Le bisaïeulpage 2 / 4
- Mais, disait-il, le siècle d'avant était encore bien plus empreint de grandeur, les hauts faits, les beaux caractères y abondaient.
- C'étaient des époques rudes et sauvages, interrompait alors mon frère Frédéric, Dieu merci, nous ne vivons plus dans un temps pareil. Il disait cela au bisaïeul en face, et ce n'était pas trop gentil. Cependant il faut dire qu'il n'était plus un enfant, c'était notre aîné, il était sorti de l'Université après les examens les plus brillants. Ensuite notre père, qui avait une grande maison de commerce, l'avait pris dans ses bureaux et il était très content de son zèle et de son intelligence. Le bisaïeul avait tout l'air d'avoir un faible pour lui, C'est avec lui surtout qu'il aimait à causer, mais quand ils en arrivaient à ce sujet du bon vieux temps, cela finissait presque toujours par de vives discussions, aucun d'eux ne cédait, et cependant, quoique je ne fusse qu'un gamin, je remarquai bien qu'ils ne pouvaient pas se passer l'un de l'autre. Que de fois le bisaïeul écoutait l'oreille tendue, les yeux tout plein de feu, ce que Frédéric racontait sur les découvertes merveilleuses de notre époque, sur des forces de la nature, jusqu'alors inconnues, employées aux inventions les plus étonnantes !
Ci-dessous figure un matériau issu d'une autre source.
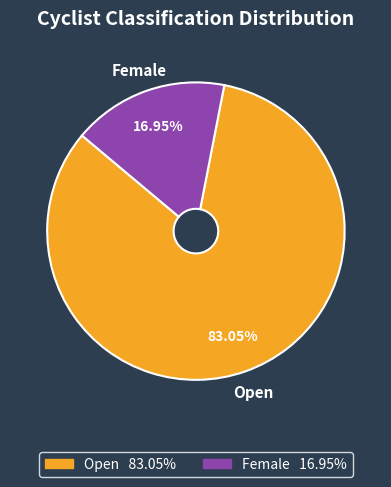

How many slices are in this pie chart?

2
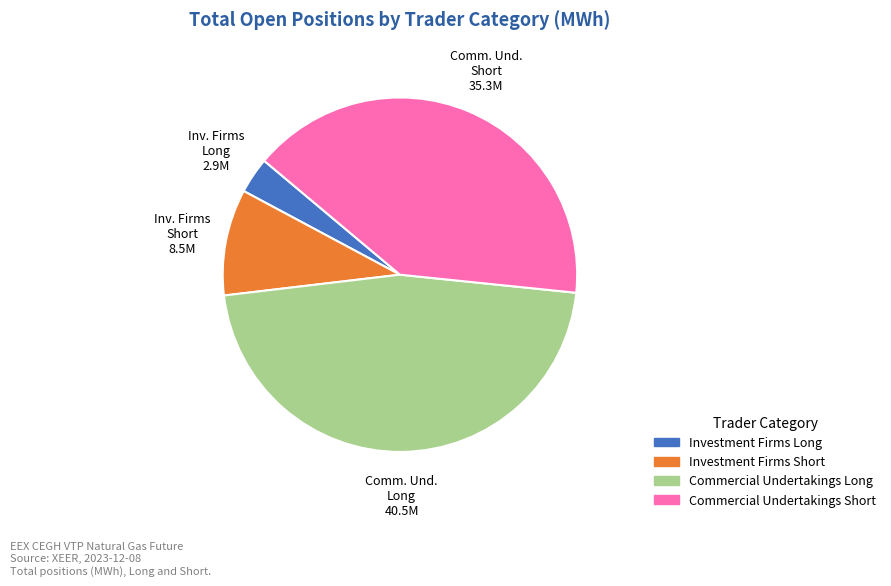

True or false: Commercial Undertakings Long accounts for 46% of the total.

True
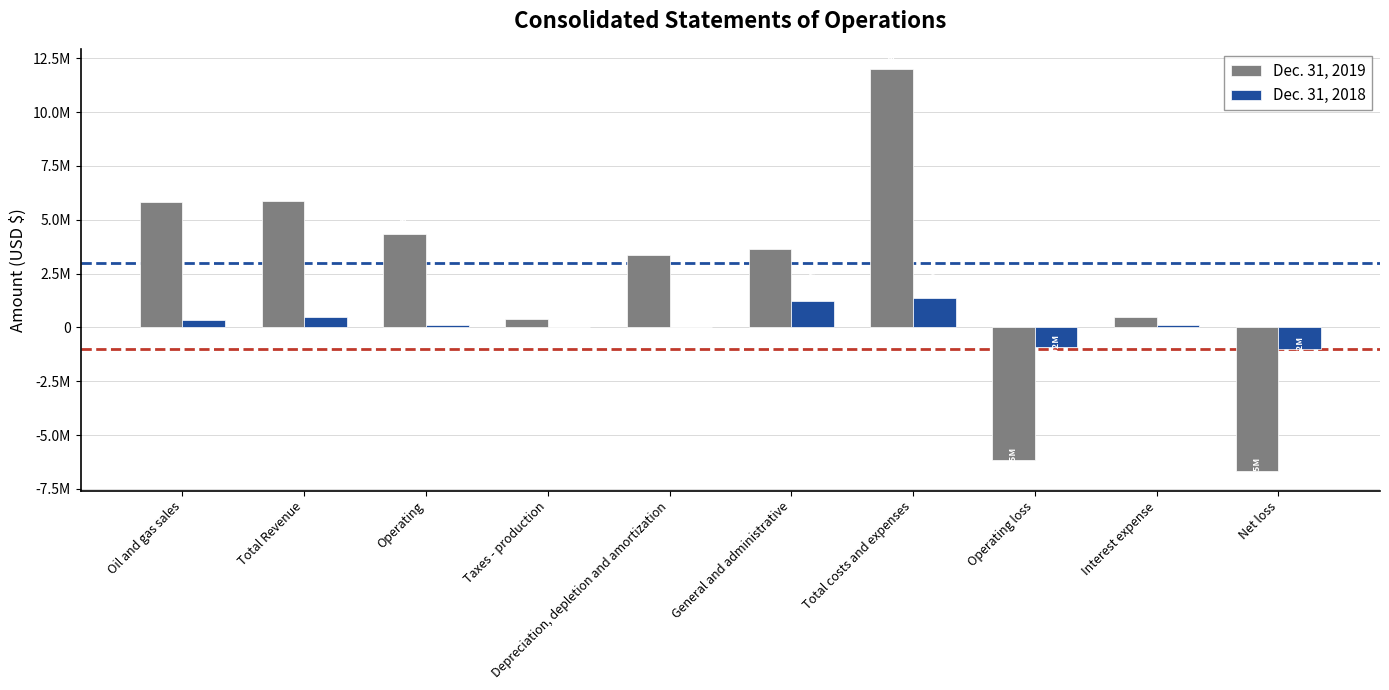

What are all the series names shown in the legend?

Dec. 31, 2019, Dec. 31, 2018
- Oui, disait-il alors, les hommes deviennent plus savants, plus industrieux, mais non meilleurs. Quels épouvantables engins de destruction ils inventent pour s'entre-tuer !
- Les guerres n'en sont que plus vite finies, répondait Frédéric, on n'attend plus sept ou même trente ans avant le retour de la paix. Du reste, des guerres, il en faut toujours, s'il n'y en avait pas eu depuis le commencement du monde, la terre serait aujourd'hui tellement peuplée que les hommes se dévoreraient les uns les autres. Un jour Frédéric nous apprit ce qui venait de se passer dans une petite ville des environs. À l'hôtel de ville se trouvait une grande et antique horloge, elle s'arrêtait parfois, puis retardait, pour ensuite avancer, mais enfin telle quelle, elle servait à régler toutes les montres de la ville. Voilà qu'on se mit à construire un chemin de fer qui passa par cet endroit, comme il faut que l'heure des trains soit indiquée de façon exacte, on plaça à la gare une horloge électrique qui ne variait jamais, et depuis lors tout le monde réglait sa montre d'après la gare, l'horloge de la maison de ville pouvait varier à son aise, personne n'y faisait attention, ou plutôt on s'en moquait.